“so what are you doing now?” i’m struck by how much of a level playing ground we all had in college, while now, we’re learning to subscribe to the categories of life experience that the outside world has given us. i thought about what a happy and safe place that group of friends was to me in my college days, when we were all free to affirm each others’ social and political belief systems and were able to sit around, smoke, and speak judgementally of those who stood so firmly opposite of us. we became the comfortable black sheep of our little niche, and it was safe.

i was warmed by the presence of a mentor and friend, a professor who taught each of us in one class or another, who gently nudged us to think of things that were outside of our normal scope of thought, who carefully and thoughtfully brought really tense classroom discussions back to a level ground- one that reminded us all of the respect we should have as human beings. it was one of my favorite things about being in her classroom- i never felt judged for a comment that i made that didn’t reflect the norm in the college or in society.

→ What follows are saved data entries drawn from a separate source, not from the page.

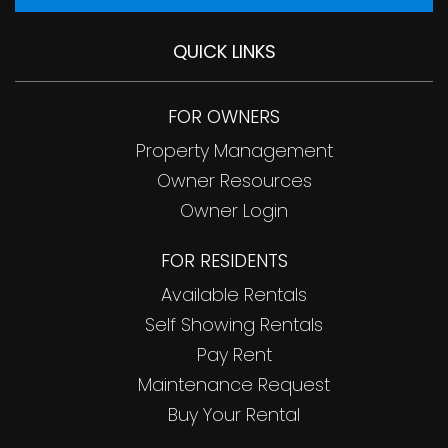
QUICK LINKS
FOR OWNERS
Property Management
Owner Resources
Owner Login
FOR RESIDENTS
Available Rentals
Self Showing Rentals
Pay Rent
Maintenance Request
Buy Your Rental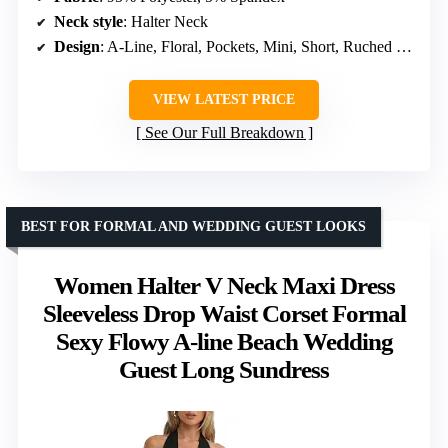
Neck style
: Halter Neck
Design
: A-Line, Floral, Pockets, Mini, Short, Ruched Waist
VIEW LATEST PRICE
See Our Full Breakdown
BEST FOR FORMAL AND WEDDING GUEST LOOKS
Women Halter V Neck Maxi Dress
Sleeveless Drop Waist Corset Formal
Sexy Flowy A-line Beach Wedding
Guest Long Sundress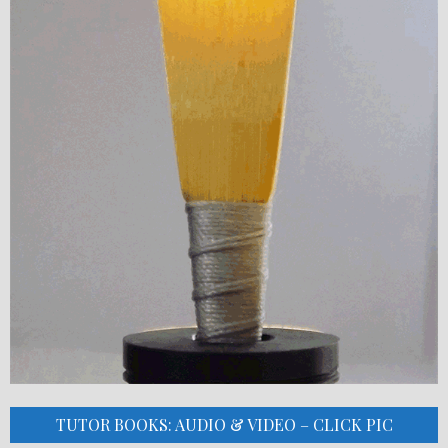
TUTOR BOOKS: AUDIO & VIDEO – CLICK PIC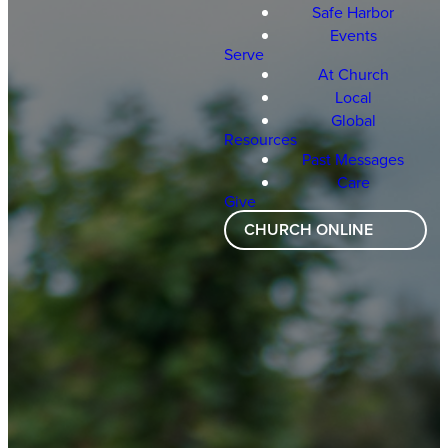
Safe Harbor
Events
Serve
At Church
Local
Global
Resources
Past Messages
Care
Give
CHURCH ONLINE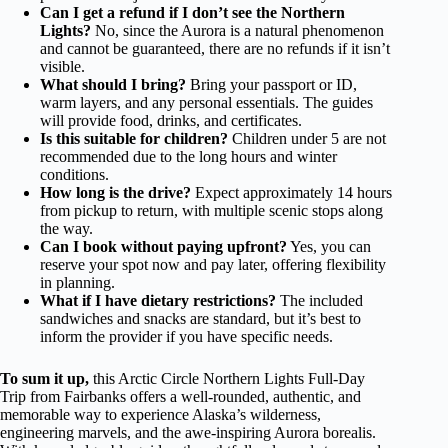
Can I get a refund if I don’t see the Northern
Lights?
No, since the Aurora is a natural phenomenon
and cannot be guaranteed, there are no refunds if it isn’t
visible.
What should I bring?
Bring your passport or ID,
warm layers, and any personal essentials. The guides
will provide food, drinks, and certificates.
Is this suitable for children?
Children under 5 are not
recommended due to the long hours and winter
conditions.
How long is the drive?
Expect approximately 14 hours
from pickup to return, with multiple scenic stops along
the way.
Can I book without paying upfront?
Yes, you can
reserve your spot now and pay later, offering flexibility
in planning.
What if I have dietary restrictions?
The included
sandwiches and snacks are standard, but it’s best to
inform the provider if you have specific needs.
To sum it up,
this Arctic Circle Northern Lights Full-Day
Trip from Fairbanks offers a well-rounded, authentic, and
memorable way to experience Alaska’s wilderness,
engineering marvels, and the awe-inspiring Aurora borealis.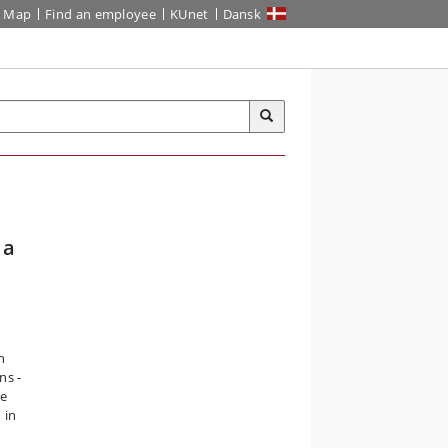
Map
Find an employee
KUnet
Dansk
 a
n
ns -
ce
 in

i can’t help but think about individual identities. our identities in school were so safe- we were wrapped up in cozy little circles of friends in clearly defined majors or peer groups, or even clubs. we were free to express ourselves, encouraged to become leaders, and able to loudly proclaim what we did or didn’t believe. now we’re on the other side of that line, gingerly stepping across this invisible fence called adulthood and suddenly there is no level playing field- we’ve all taken on new forms of identity and chosen certain things to ascribe to that make us who we are, and there are varying amounts of pride associated with those things, whether they be our salaries, our living situations, our relationship status, our degrees, or our chosen professions. each thing, in turn will mean different things to each of us as the years pass, and various items will be more important at different times to different people. no longer are we gathering in d-hall or scrounging together our meager meals in dorm rooms, sneaking community cigarettes on porches, and chatting in a common area; we’ve grown into a world that makes belongings and status mean something.

PAUSE:: i can’t stress enough how much these people mean to me, ok now you can continue::

it’s fascinating, really. i can see these things becoming fodder for anxieties and resentments toward one another. my single status sometimes makes me very jealous of people who have someone to call for goodnights. but i’m equally as thankful for my ability to jet off to another country. and i’m realizing that we all feel the same anxieties around the transitions and almost incomprehensible feeling of not knowing what’s around the next corner- we need certain things to hold onto at the corner, some kind of status or pride, and i think it’s important to affirm those things in each other.

some kind of analysis should probably take place around this, and if i were awake enough, i’d refer us back to a developmental stage which analyzes this point in life. but really?

still, sometimes i wonder what it would be like to strip all of those things away again, to become the people inside us that feel insecure and small and absolutely terrified at what this world could hand us, and sit around, smoke, laugh, joke, and just be together.